## Exercise data
------------------------------------------------------------
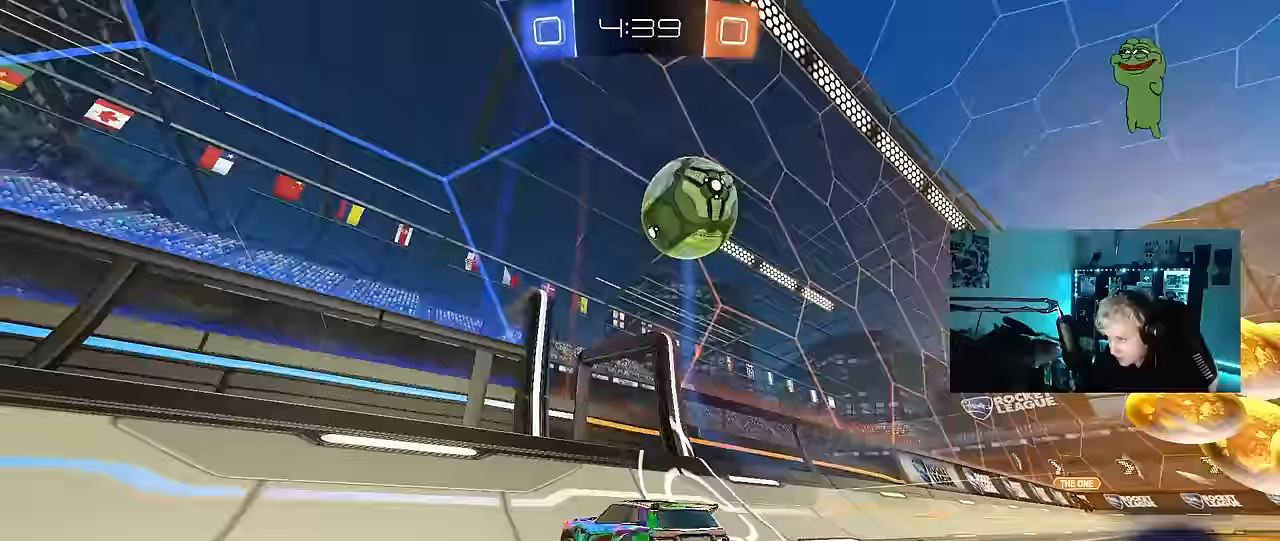
{"keys": ["d", "w"], "mouse": [], "events": [[150, "d", "down"], [300, "d", "up"], [383, "d", "down"]]}
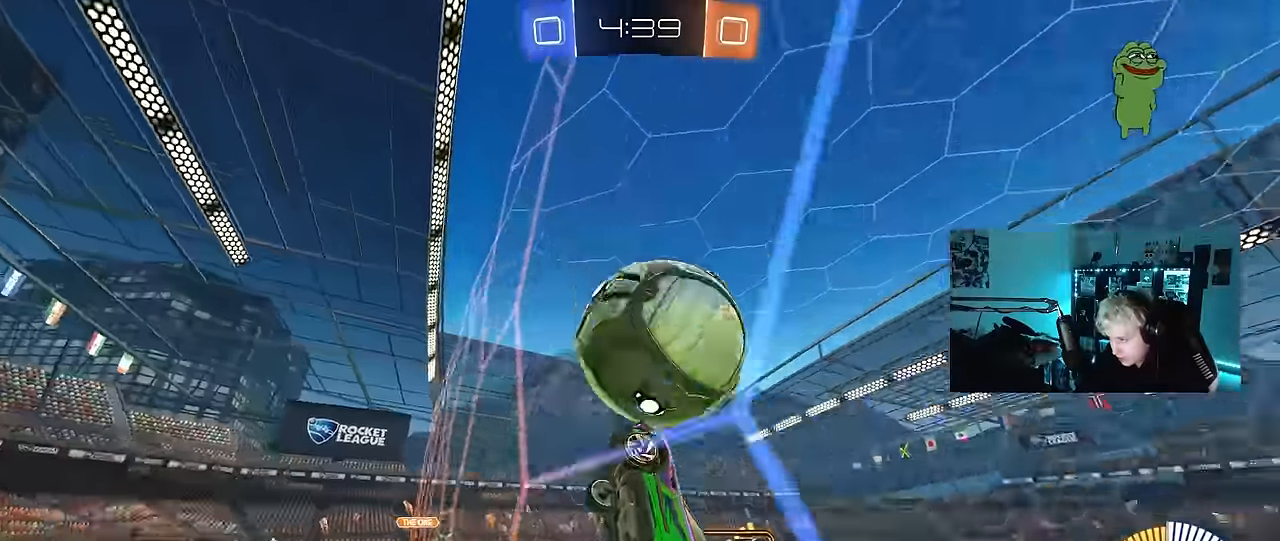
{"keys": ["a"], "mouse": [], "events": [[33, "a", "down"], [33, "d", "up"], [117, "mouse_left", "down"], [117, "mouse_right", "down"], [117, "w", "up"], [167, "s", "down"], [217, "a", "up"], [267, "d", "down"], [267, "shift", "down"], [350, "a", "down"], [350, "d", "up"], [350, "s", "up"], [400, "mouse_right", "up"], [450, "mouse_left", "up"], [450, "shift", "up"]]}
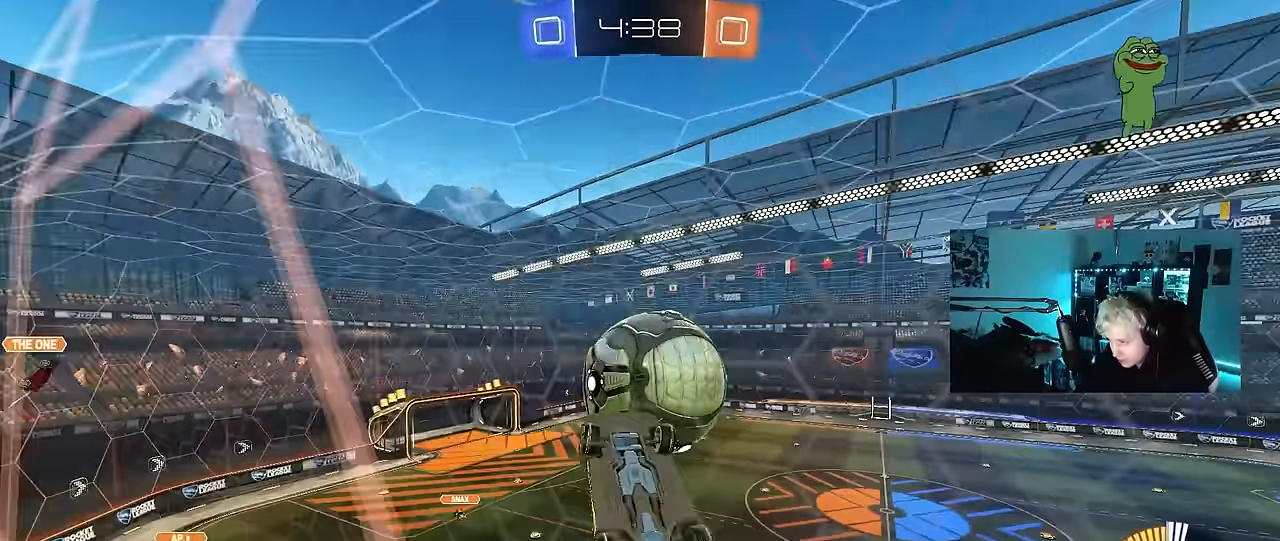
{"keys": ["d"], "mouse": ["left"], "events": [[50, "mouse_left", "down"], [50, "w", "down"], [183, "a", "up"], [183, "w", "up"], [233, "d", "down"], [283, "s", "down"], [467, "s", "up"]]}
------------------------------------------------------------
## What you are asked to do
Leave out the pictures, and write out all the remaining data above exactly.

## Your solution
{"keys": ["d", "w"], "mouse": [], "events": [[150, "d", "down"], [300, "d", "up"], [383, "d", "down"]]}
{"keys": ["a"], "mouse": [], "events": [[33, "a", "down"], [33, "d", "up"], [117, "mouse_left", "down"], [117, "mouse_right", "down"], [117, "w", "up"], [167, "s", "down"], [217, "a", "up"], [267, "d", "down"], [267, "shift", "down"], [350, "a", "down"], [350, "d", "up"], [350, "s", "up"], [400, "mouse_right", "up"], [450, "mouse_left", "up"], [450, "shift", "up"]]}
{"keys": ["d"], "mouse": ["left"], "events": [[50, "mouse_left", "down"], [50, "w", "down"], [183, "a", "up"], [183, "w", "up"], [233, "d", "down"], [283, "s", "down"], [467, "s", "up"]]}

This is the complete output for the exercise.